The Nagas had the reputation for being fearsome headhunters. They produce decorative ornaments, expressive wood carvings, and vividly colored textiles.
The exhibition’s most attractive objects are those worn by warriors, including bracelets, chest pieces and elaborate ceremonial headdresses made from metal, beads, feathers, animal bones and teeth, dyed hair and fur. Curated by Jan Van Alphen and Installation photography by David DeArmas.
Due to the efforts of American Baptist missionaries in the 20th century, the Naga became fervent Christians. However, their ancient customs and habits remain alive under a layer of Christian devotion. Originally assembled by Christoph von Furer Haimendorf in the 1930s, the collection has been augmented in recent years. The exhibition will also include ceremonial costumes and weapons and large-scale photographs of Naga people.

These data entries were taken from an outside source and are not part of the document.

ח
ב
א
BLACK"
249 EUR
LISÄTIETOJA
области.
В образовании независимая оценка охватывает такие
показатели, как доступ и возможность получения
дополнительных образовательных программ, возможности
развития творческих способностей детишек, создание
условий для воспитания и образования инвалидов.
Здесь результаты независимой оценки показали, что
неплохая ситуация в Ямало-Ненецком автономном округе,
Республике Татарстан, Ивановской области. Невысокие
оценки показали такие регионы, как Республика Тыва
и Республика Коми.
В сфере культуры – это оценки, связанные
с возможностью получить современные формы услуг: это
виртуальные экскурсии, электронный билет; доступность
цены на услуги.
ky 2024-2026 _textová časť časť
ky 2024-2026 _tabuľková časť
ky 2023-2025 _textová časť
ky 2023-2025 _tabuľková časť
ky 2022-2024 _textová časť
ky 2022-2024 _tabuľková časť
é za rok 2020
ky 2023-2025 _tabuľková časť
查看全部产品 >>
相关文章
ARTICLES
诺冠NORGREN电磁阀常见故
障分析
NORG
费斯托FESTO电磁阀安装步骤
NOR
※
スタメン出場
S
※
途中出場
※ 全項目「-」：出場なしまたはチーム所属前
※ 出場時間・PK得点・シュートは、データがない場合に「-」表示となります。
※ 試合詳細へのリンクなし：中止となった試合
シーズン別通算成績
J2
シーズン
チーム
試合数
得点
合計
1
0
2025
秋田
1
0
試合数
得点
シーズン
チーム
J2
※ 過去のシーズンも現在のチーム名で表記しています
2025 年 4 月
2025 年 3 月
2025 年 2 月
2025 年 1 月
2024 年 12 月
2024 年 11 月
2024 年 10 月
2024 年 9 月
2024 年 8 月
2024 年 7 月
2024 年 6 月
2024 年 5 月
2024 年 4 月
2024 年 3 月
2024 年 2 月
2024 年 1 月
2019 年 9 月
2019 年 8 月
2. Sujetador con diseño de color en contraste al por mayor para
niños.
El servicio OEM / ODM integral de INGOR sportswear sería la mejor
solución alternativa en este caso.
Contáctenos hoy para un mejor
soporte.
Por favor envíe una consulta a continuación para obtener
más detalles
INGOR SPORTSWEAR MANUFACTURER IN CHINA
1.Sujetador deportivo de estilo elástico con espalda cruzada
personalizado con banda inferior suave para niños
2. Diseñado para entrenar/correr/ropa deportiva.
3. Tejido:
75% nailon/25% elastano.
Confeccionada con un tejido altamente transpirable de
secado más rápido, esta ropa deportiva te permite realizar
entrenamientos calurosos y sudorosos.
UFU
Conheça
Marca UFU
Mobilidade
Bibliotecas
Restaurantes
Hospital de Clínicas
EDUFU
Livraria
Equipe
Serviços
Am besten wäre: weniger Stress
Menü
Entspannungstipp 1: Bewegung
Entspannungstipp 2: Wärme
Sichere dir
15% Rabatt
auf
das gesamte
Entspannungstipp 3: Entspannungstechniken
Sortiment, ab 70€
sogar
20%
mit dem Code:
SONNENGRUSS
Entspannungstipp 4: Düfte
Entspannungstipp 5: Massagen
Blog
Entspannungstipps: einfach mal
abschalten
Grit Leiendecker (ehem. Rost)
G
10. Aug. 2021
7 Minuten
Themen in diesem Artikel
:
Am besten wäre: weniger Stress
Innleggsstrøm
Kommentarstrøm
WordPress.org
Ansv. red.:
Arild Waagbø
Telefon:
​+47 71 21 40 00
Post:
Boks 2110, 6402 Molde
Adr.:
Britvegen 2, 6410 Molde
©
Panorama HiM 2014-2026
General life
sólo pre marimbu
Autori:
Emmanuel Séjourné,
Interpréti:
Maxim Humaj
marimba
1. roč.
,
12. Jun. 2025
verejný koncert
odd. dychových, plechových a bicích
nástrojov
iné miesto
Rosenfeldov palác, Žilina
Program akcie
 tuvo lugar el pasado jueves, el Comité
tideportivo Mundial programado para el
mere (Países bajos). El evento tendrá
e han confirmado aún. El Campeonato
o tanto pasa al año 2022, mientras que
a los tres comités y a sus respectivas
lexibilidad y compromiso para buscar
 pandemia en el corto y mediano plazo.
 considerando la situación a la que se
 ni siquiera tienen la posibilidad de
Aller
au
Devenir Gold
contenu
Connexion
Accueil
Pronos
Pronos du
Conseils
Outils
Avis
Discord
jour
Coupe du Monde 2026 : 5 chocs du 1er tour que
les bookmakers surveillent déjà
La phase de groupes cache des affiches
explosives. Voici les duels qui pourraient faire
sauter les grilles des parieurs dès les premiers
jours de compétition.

To contemporary Western eyes, however, the most sophisticated works are the shawls and wrap skirts, which, in the Naga’s strict division of labor, were woven exclusively by women. (Basketry was the men’s purview, and the show includes some impressive examples of that craft.) With their stripes, grids and zigzagging lines producing rhythmic geometric patterns, the textiles on view look as if they were designed by a mid-20th-century Modernist like Anni Albers.